Xu Fangfang, Ma Qianqing, Lai Penghao, Hu Lili, Gao Chuanfen, Xu Qianhua, Fang Youyan, Guo Yixuan, Yao Wen, Zhang Chaoxue
Department of Ultrasound, The First Affiliated Hospital of Anhui Medical University, Anhui, P. R. China.
Department of Ultrasound, Yijishan Hospital, The First Affiliated Hospital of Wannan Medical College, Wannan, P. R. China.
Reprod Biomed Online. 2025 May;50(5):104743. doi: 10.1016/j.rbmo.2024.104743. Epub 2024 Nov 28.
Can an optimal machine learning model be developed to predict reproductive outcomes following frozen embryo transfer (FET)?

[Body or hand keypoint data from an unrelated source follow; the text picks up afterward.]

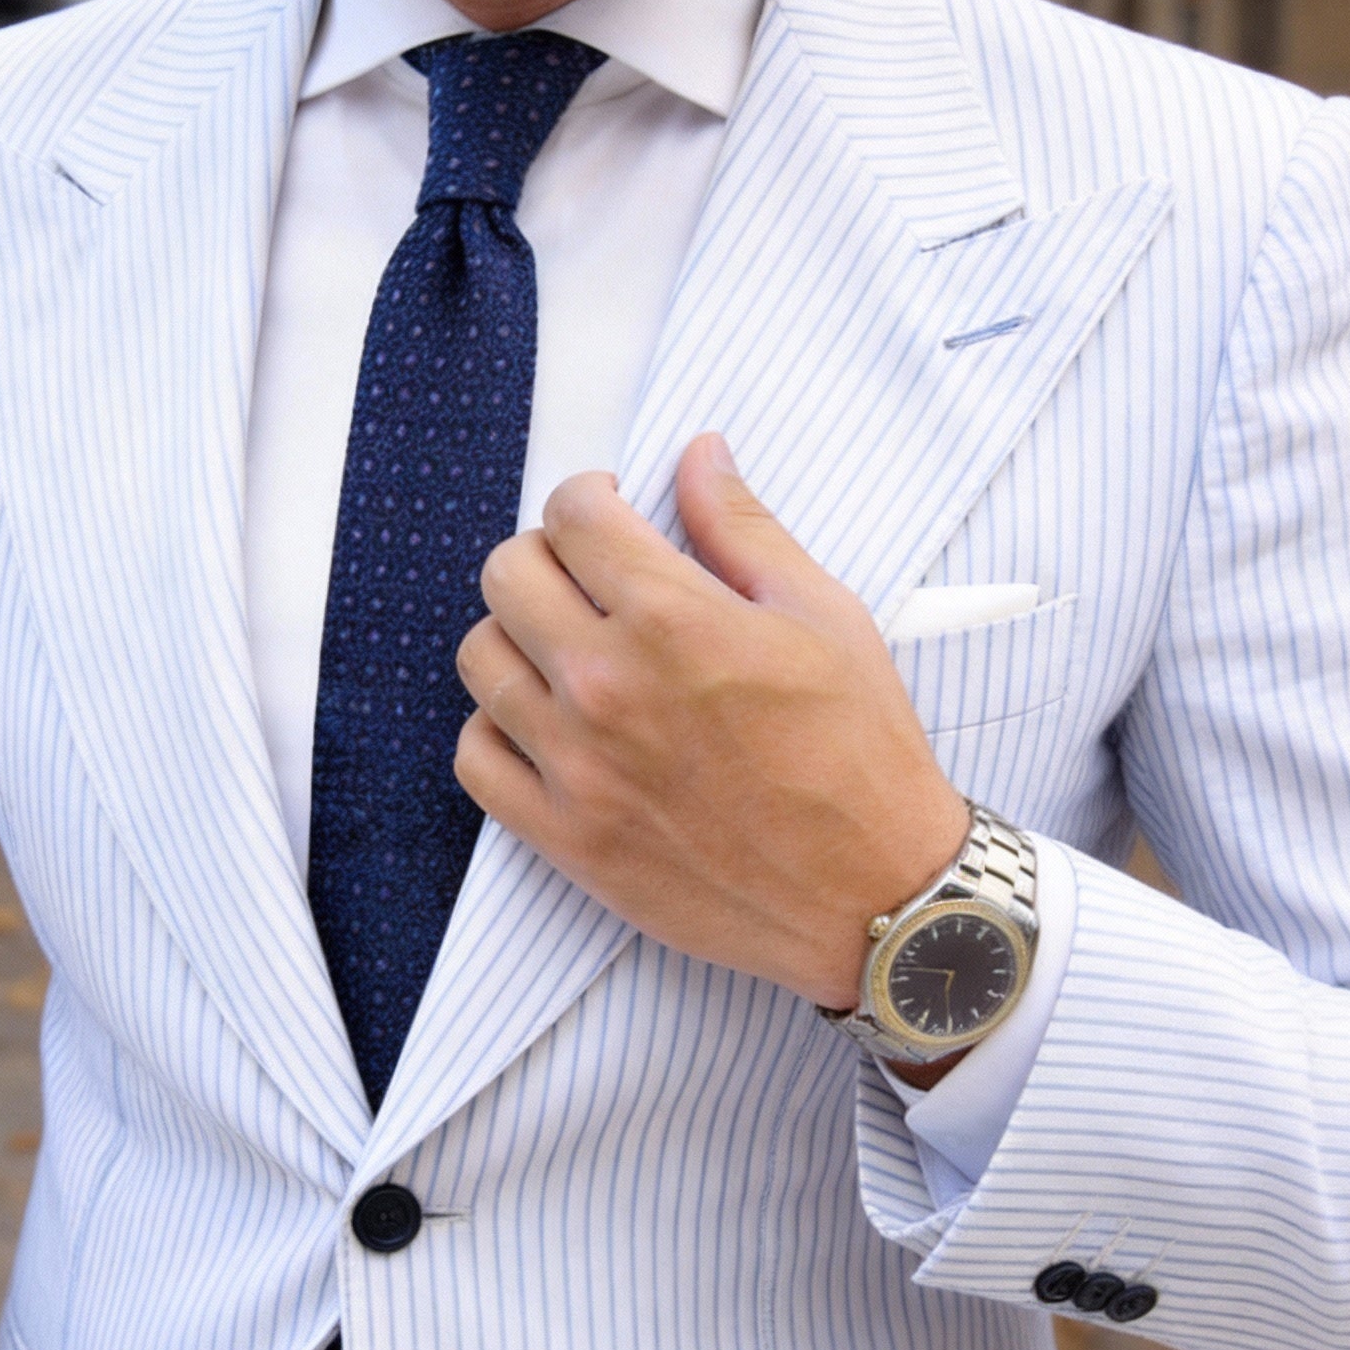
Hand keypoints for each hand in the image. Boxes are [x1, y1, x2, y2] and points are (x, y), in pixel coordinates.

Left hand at [454, 432, 967, 1009]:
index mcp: (673, 619)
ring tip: (566, 652)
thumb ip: (744, 529)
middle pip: (507, 576)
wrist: (873, 894)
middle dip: (546, 558)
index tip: (609, 515)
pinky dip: (497, 731)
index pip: (572, 515)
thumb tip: (698, 455)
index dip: (589, 499)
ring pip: (480, 661)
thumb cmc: (861, 754)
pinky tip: (546, 725)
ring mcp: (577, 766)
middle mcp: (607, 686)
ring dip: (517, 639)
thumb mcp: (824, 616)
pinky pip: (476, 759)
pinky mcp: (566, 837)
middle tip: (587, 580)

This prospective study included 787 infertile females who underwent FET. The participants were split into a training cohort (n = 550) and a test cohort (n = 237) at a ratio of seven to three. Radiomics features were extracted from ultrasound images of the endometrium and junctional zone. A radiomics model was developed to generate the radiomics score (rad score). Logistic regression was applied to process the clinical data and create a clinical model. A fusion machine learning model was developed by integrating the rad score with independent clinical data using the XGboost algorithm. The performance of the models was compared using the area under the receiver operating characteristic curve (AUC). The SHapley Additive exPlanations (SHAP) method was used to interpret and visualize the contributions of features to the outcomes of FET.

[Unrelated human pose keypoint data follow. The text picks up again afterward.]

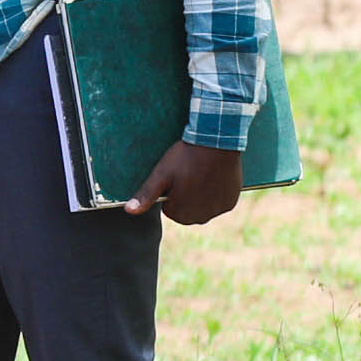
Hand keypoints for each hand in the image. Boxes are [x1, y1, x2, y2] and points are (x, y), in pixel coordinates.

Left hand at [129, 139, 243, 225]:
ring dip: (200, 195)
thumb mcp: (161, 175)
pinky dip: (215, 193)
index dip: (170, 193)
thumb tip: (129, 211)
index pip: (169, 210)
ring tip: (200, 174)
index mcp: (182, 215)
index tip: (174, 178)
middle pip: (187, 211)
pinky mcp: (231, 202)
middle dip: (184, 196)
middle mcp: (202, 218)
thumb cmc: (185, 158)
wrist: (218, 142)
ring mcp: (218, 211)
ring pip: (203, 207)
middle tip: (187, 174)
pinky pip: (219, 202)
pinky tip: (213, 177)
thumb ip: (146, 195)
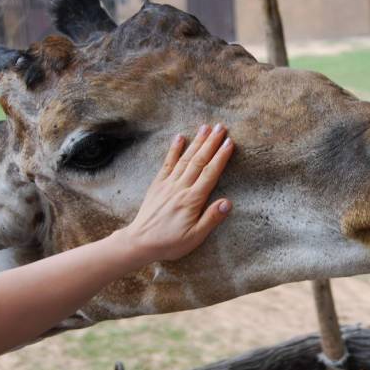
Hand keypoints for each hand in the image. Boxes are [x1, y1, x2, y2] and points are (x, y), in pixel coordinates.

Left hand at [119, 124, 233, 263]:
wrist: (140, 242)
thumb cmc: (170, 243)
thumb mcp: (195, 237)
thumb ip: (211, 218)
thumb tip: (227, 202)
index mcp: (192, 200)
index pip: (210, 173)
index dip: (221, 157)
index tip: (229, 143)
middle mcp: (180, 188)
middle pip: (199, 161)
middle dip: (211, 142)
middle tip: (221, 127)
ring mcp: (168, 184)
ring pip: (185, 159)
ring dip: (196, 142)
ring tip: (206, 127)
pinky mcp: (158, 185)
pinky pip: (167, 164)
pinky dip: (174, 149)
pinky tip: (180, 137)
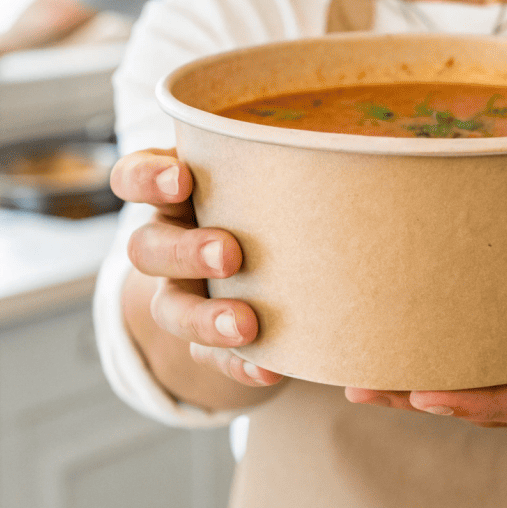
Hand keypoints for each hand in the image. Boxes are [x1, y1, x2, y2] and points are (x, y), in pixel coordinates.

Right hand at [110, 148, 283, 387]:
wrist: (280, 257)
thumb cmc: (278, 192)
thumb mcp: (274, 167)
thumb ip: (296, 154)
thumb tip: (372, 139)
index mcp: (175, 190)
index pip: (134, 176)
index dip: (146, 179)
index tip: (182, 178)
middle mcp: (169, 238)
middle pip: (147, 248)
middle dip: (185, 252)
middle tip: (229, 253)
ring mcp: (182, 291)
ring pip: (169, 308)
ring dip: (204, 317)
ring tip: (246, 324)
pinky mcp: (206, 337)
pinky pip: (210, 357)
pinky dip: (238, 365)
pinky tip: (267, 368)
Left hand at [346, 180, 506, 427]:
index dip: (488, 403)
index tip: (434, 395)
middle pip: (495, 411)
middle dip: (434, 403)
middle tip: (372, 388)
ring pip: (477, 404)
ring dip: (418, 399)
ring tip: (360, 385)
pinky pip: (474, 386)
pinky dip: (427, 385)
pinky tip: (379, 375)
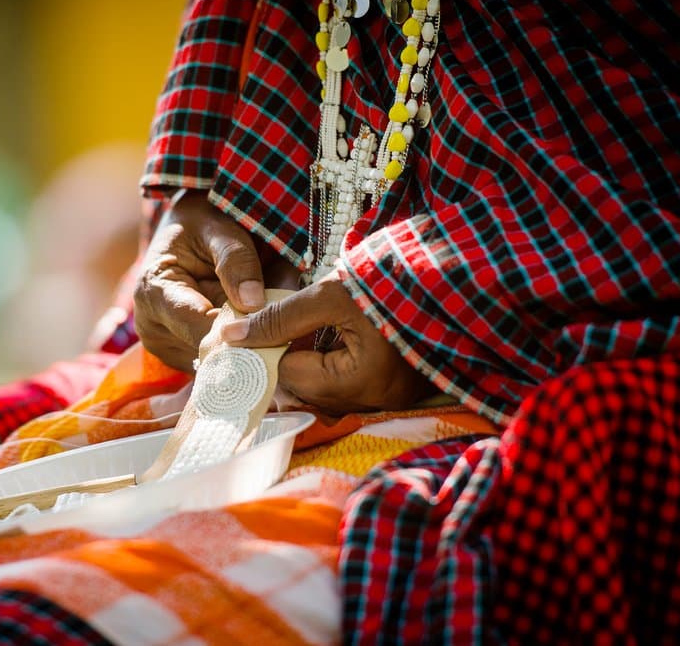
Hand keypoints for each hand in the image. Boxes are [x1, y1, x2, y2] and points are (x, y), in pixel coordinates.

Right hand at [134, 190, 275, 371]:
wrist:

The fusion model demonstrated superior performance, as indicated by an AUC of 0.861 (95% CI 0.829-0.890), in the training cohort, surpassing both the clinical model (AUC 0.680, 95% CI 0.635-0.722; P < 0.001) and the radiomics model (AUC 0.814, 95% CI 0.777-0.848; P < 0.001). The SHAP summary plot reveals the impacts of each feature on the predictive model, and the rad score was found to be the main feature. SHAP force plots provided explanations at the individual level.
An explainable machine learning model was established utilizing clinical data and ultrasound images to forecast the outcomes of FET. By utilizing the SHAP method, clinicians may better comprehend the contributors to the outcomes of FET in individual patients, and make better decisions before FET.

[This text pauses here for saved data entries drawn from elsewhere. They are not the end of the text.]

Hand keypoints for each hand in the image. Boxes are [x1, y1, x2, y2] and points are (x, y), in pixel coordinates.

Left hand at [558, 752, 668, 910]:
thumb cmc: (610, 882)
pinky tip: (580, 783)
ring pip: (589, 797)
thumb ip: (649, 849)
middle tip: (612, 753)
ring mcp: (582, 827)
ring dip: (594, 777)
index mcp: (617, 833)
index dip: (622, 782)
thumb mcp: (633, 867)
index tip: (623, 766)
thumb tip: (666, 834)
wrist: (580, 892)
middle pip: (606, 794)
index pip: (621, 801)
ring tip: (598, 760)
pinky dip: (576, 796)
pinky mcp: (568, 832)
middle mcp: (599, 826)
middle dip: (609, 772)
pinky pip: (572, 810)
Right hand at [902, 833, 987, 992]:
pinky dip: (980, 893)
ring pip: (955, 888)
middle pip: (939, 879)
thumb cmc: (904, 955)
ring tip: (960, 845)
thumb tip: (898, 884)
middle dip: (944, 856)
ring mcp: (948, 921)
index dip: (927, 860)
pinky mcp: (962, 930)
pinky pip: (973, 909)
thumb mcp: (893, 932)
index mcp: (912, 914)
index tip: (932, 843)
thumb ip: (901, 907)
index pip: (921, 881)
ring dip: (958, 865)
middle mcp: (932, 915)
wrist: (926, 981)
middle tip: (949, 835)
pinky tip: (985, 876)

能否开发出一种最优的机器学习模型来预测冷冻胚胎移植(FET)后的生殖结局?
这项前瞻性研究纳入了787名接受FET的不孕女性。参与者按七比三的比例分为训练队列(n = 550)和测试队列(n = 237)。从子宫内膜和结合带的超声图像中提取放射组学特征。开发了一种放射组学模型以生成放射组学评分(rad评分)。应用逻辑回归处理临床数据并创建临床模型。通过使用XGboost算法将rad评分与独立临床数据整合,开发了一种融合机器学习模型。使用受试者操作特征曲线下面积(AUC)比较模型的性能。采用SHapley加性解释(SHAP)方法来解释和可视化特征对FET结局的贡献。
在训练队列中,融合模型表现出卓越的性能,AUC为0.861(95%CI 0.829 - 0.890),超过了临床模型(AUC 0.680,95%CI 0.635 - 0.722;P < 0.001)和放射组学模型(AUC 0.814,95%CI 0.777 - 0.848;P < 0.001)。SHAP汇总图揭示了每个特征对预测模型的影响,并且发现rad评分是主要特征。SHAP力的图在个体水平上提供了解释。
利用临床数据和超声图像建立了一种可解释的机器学习模型来预测FET的结局。通过使用SHAP方法,临床医生可以更好地理解个体患者FET结局的影响因素,并在FET前做出更好的决策。